Je demandai à l’empereur la permission de lui poser une question, à laquelle je le priai de me faire une réponse loyale et franche : « Votre intention est-elle de continuer à défendre l’intégrité de l’empire ottoman ? C’est là le principe fondamental de notre alliance avec vous ; c’est pour ce principe que nous avons fait tant de sacrifices de sang et d’argent, et nous sommes décidés à le défendre avec la dernière énergie. »
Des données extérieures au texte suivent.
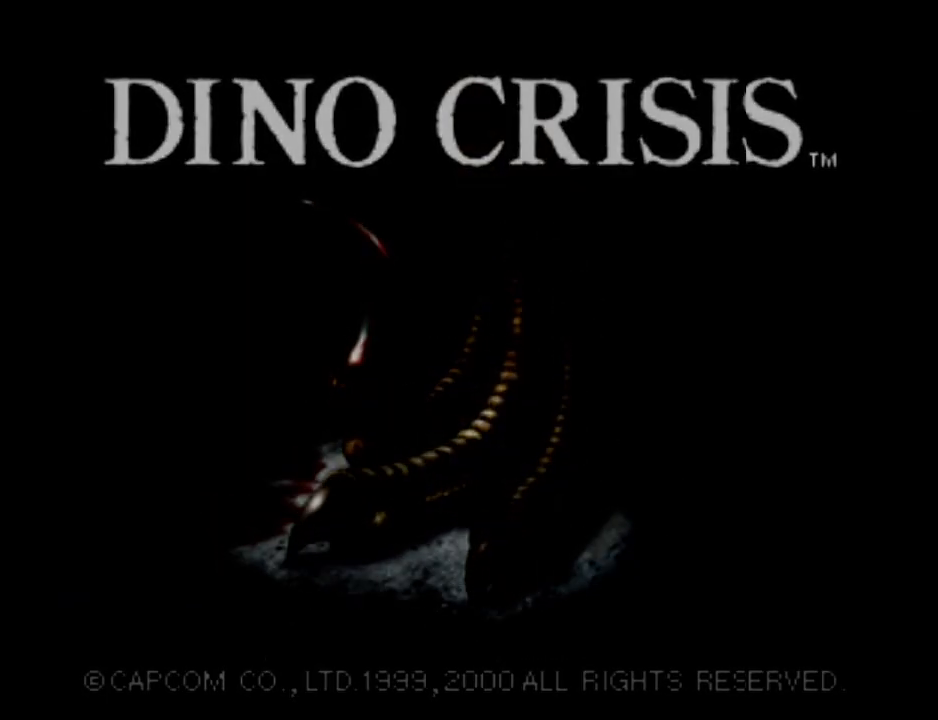
{"buttons": [], "events": []}
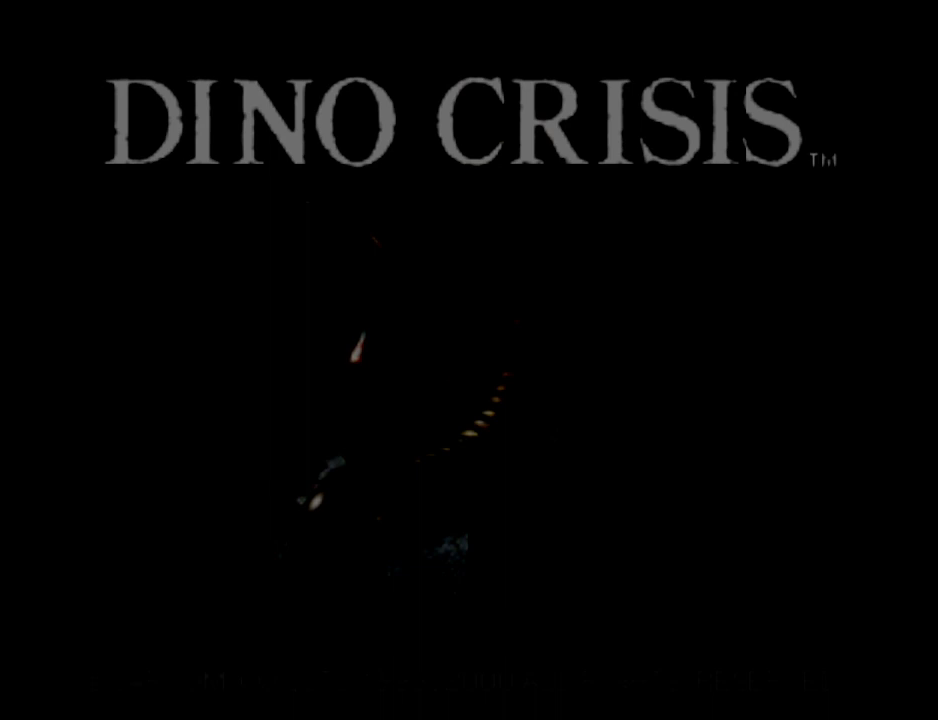
{"buttons": [], "events": []}
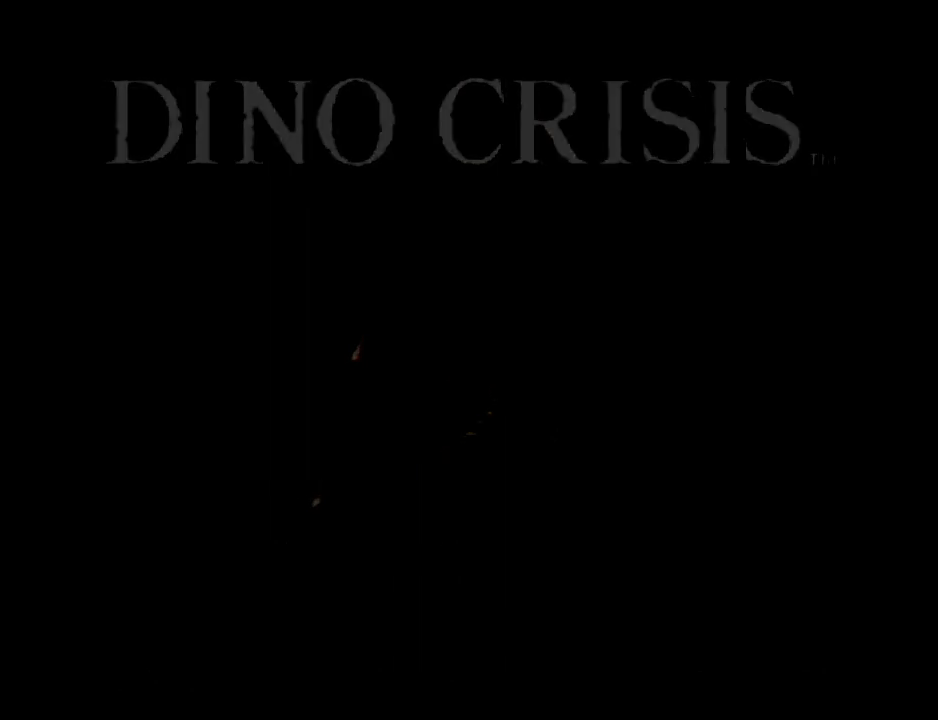
{"buttons": [], "events": []}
L’empereur me dit qu’il allait me répondre franchement et loyalement : « Si je parlais comme simple particulier, je vous avouerais que je n’ai aucune sympathie pour un aussi mauvais gouvernement que celui des Turcs. » Je l’interrompis pour lui dire que je pensais à cet égard comme lui. « Mais, reprit-il, si vous vous adressez à moi comme à un homme politique, c’est autre chose. Je ne suis nullement disposé à abandonner l’objet primitif de notre alliance, pour lequel la France, comme l’Angleterre, a fait de grands sacrifices. »

« — Eh bien, lui dis-je, si nous sommes décidés à maintenir l’empire ottoman, la Russie, elle, est décidée à le détruire. Seulement, comme elle a vu la faute qu’elle avait commise en laissant la France se mettre de notre côté, elle veut la prochaine fois vous avoir avec elle. Les deux adversaires en présence sont l’Angleterre et la Russie. La France est l’alliée que chacune d’entre elles désire. Or, j’ai le regret de le dire, depuis la conclusion de la paix, la Russie a fait un immense progrès en entraînant la France avec elle, et tout ce qui se passe à Constantinople est un triomphe complet pour l’influence russe. »

L’empereur reprit : « Je ne crois pas aux projets ambitieux que vous prêtez à la Russie. Bien que je ne prenne pas pour parole d’Évangile tout ce que m’a dit le grand-duc Constantin, j’ai confiance dans sa sincérité lorsqu’il m’affirme que la Russie ne veut pas prendre Constantinople.